Lectura - Muriendo a nosotros mismos - visión joven

LECTURA: "Mueres a ti mismo"

Cuando eres olvidado, rechazado o dejado de lado a propósito, y no te aflijes ni te dueles con el insulto o con el descuido, sino que tu corazón está contento teniendo como valioso el sufrir por Cristo… mueres a ti mismo.

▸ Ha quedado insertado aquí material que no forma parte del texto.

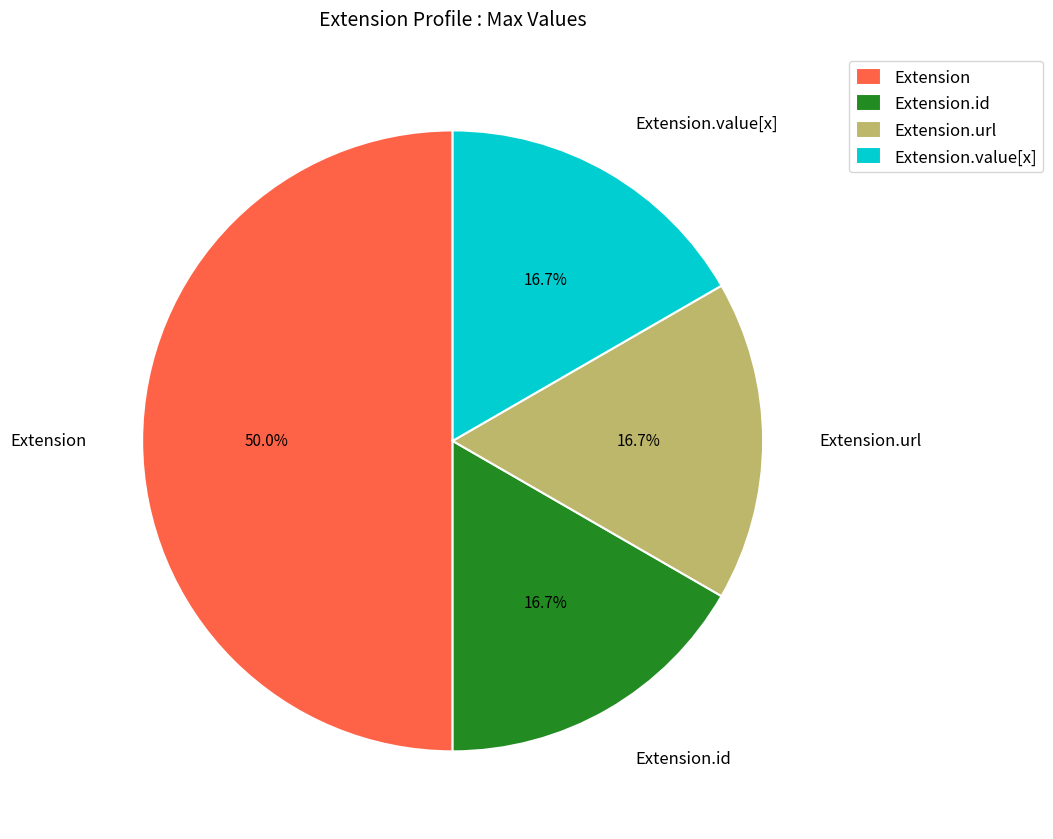

Approximately how many times larger is the value at Extension.url compared to Extension?

0.3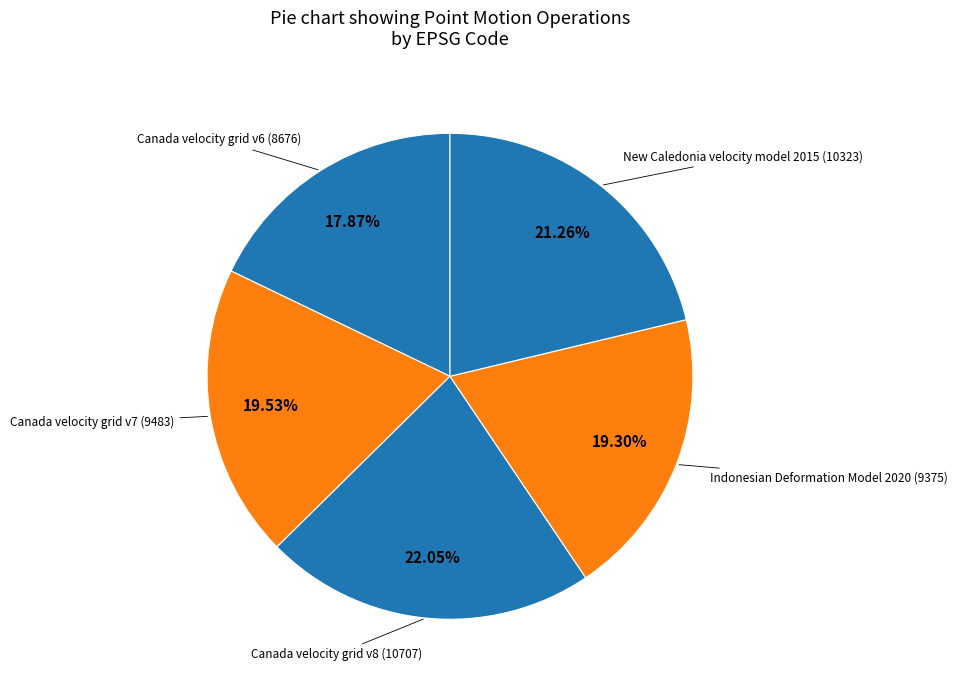

How many slices are in this pie chart?

5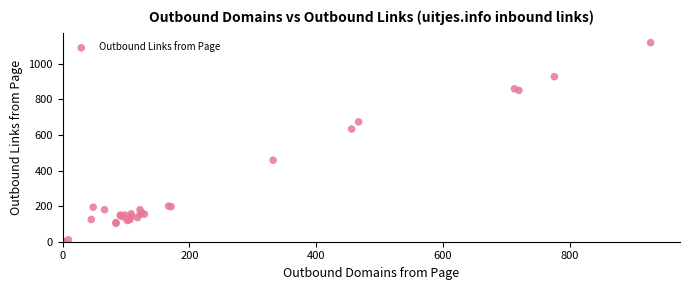

What Y value in the scatter plot is closest to 559?

633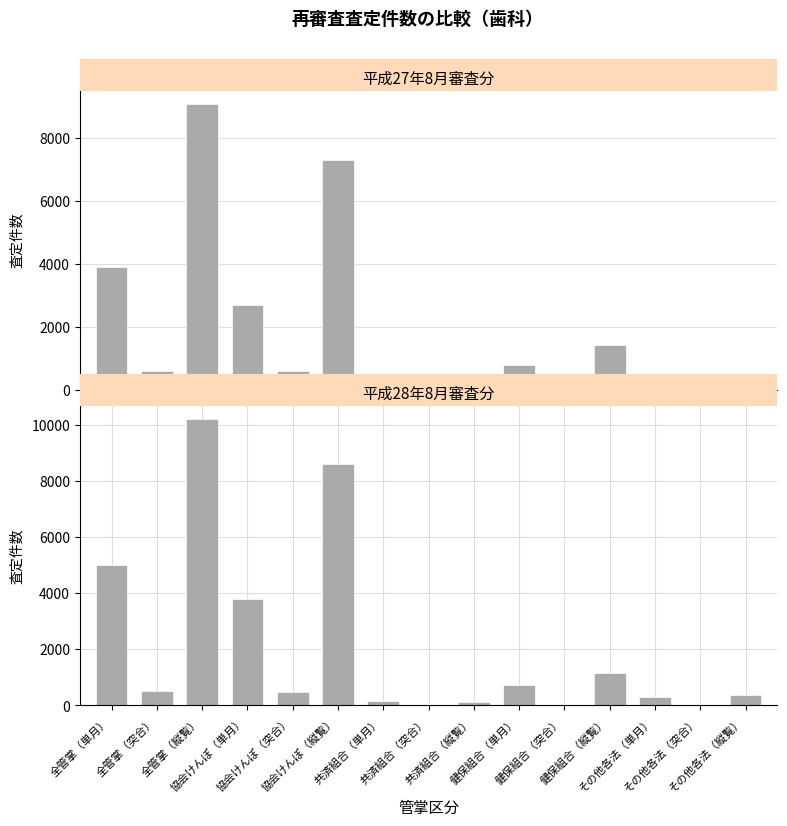

Rank the series at 共済組合（単月） from lowest to highest value.

平成27年8月審査分, 平成28年8月審査分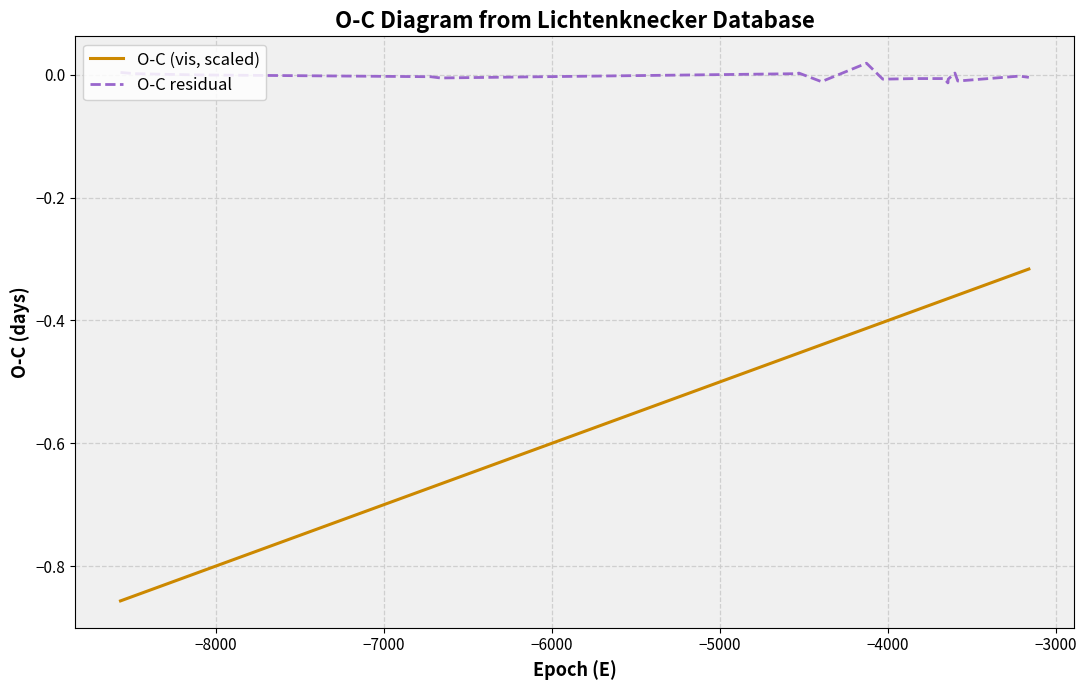

Count the number of data series in this chart.

2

Cuando se habla mal de las cosas buenas que has hecho, cuando tus deseos son mal interpretados , tu consejo es pasado por alto, tus opiniones ridiculizadas y no permites que el enojo surja en tu corazón, ni siquiera tratas de defenderte a ti mismo, sino que lo tomas todo con paciencia en silencio amoroso… mueres a ti mismo.

Cuando soportas en forma paciente y amorosa cualquier desorden, irregularidad, impuntualidad o enojo; cuando te encuentras cara a cara con lo superfluo con la insensatez, con la extravagancia, con la insensibilidad espiritual y permaneces tal como permaneció Jesús… mueres a ti mismo.

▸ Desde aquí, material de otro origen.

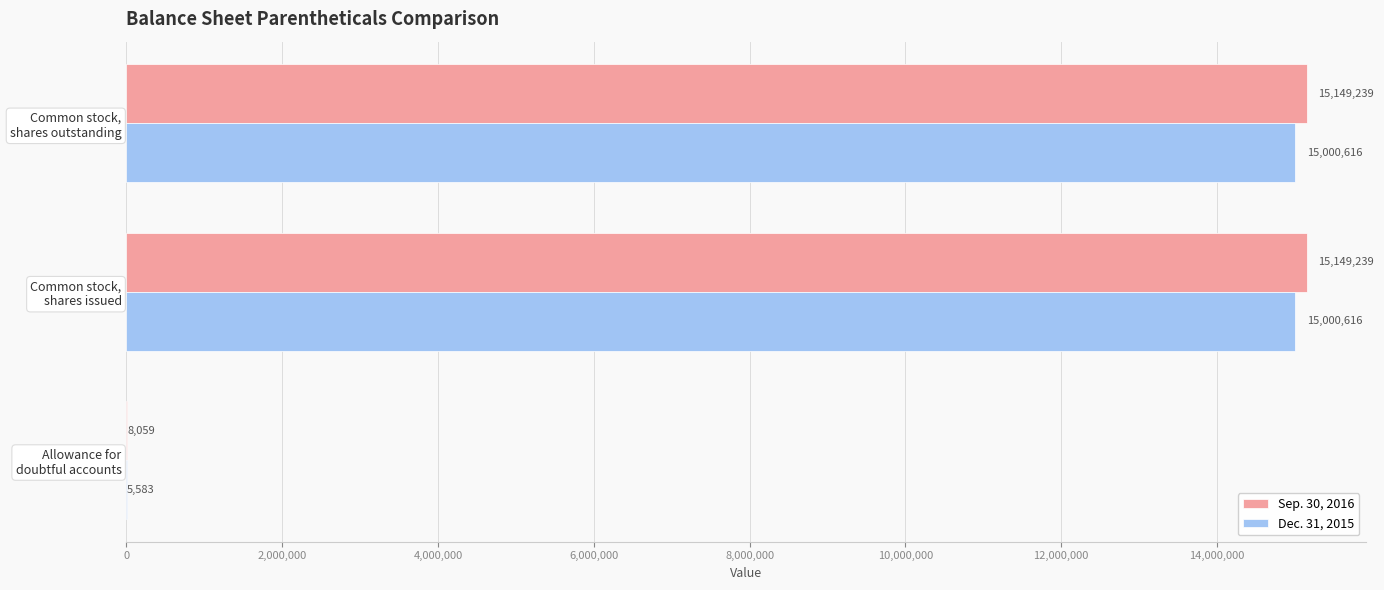

What is the greatest value displayed?

15149239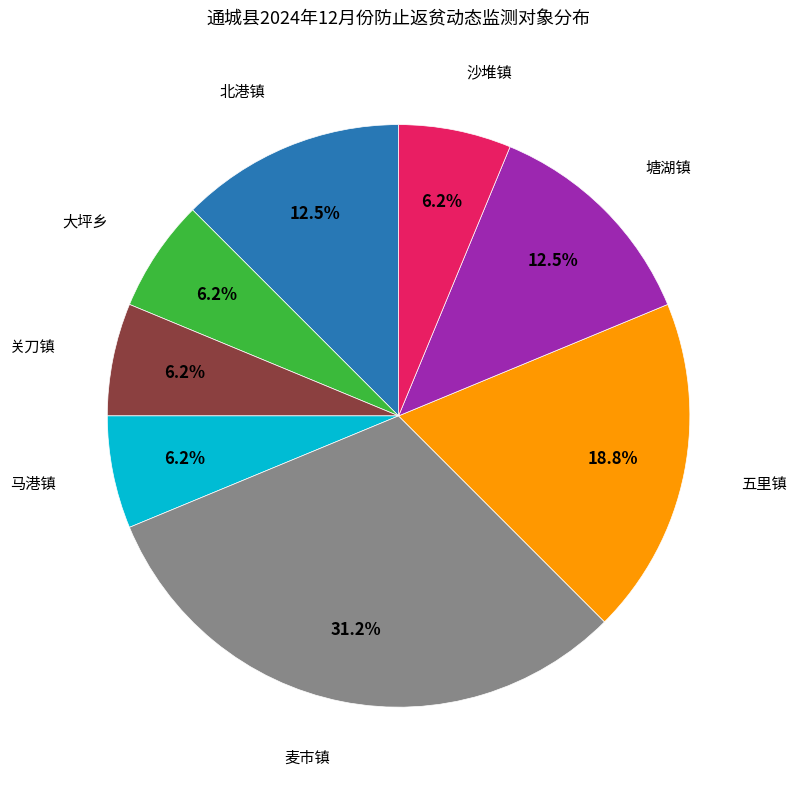

Is there any slice that represents more than half of the pie?

No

Cuando estás contento con cualquier comida, con cualquier ofrecimiento, en cualquier clima, en cualquier sociedad, con cualquier vestimenta, con cualquier interrupción que esté de acuerdo a la voluntad de Dios… mueres a ti mismo.

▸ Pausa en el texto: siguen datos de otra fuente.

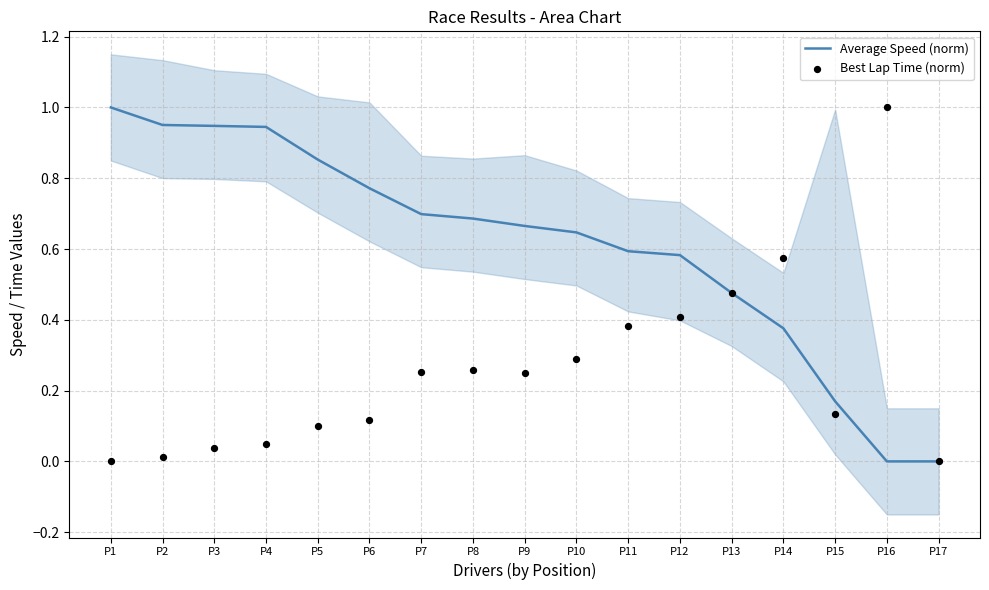

At which category is the sum across all series the highest?

P1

Cuando nunca te preocupas de referirte a ti mismo en la conversación, o de indicar tus propias palabras buenas, o de anhelar vehemente las alabanzas, cuando realmente puedes amar el hecho de ser desconocido... mueres a ti mismo.

Cuando puedes ver prosperar a tu hermano y ver sus necesidades satisfechas y puedes honestamente, regocijarte con él en espíritu, y no sentir envidia alguna sin cuestionar a Dios porque tus necesidades son mayores y en circunstancias desesperadas… mueres a ti mismo.

Cuando puedes recibir corrección y represión de alguien menos importante que tú, y puedes someterte humildemente, tanto interior corno también exteriormente, sin que surja ninguna rebelión ni resentimiento dentro de tu corazón... mueres a ti mismo.

Actualmente, ¿estás muerto a ti mismo? En estos últimos tiempos, el Espíritu nos llevará a la Cruz a fin de conocer a Jesús… llegando a ser semejantes a Él. (Filipenses 3:10-11).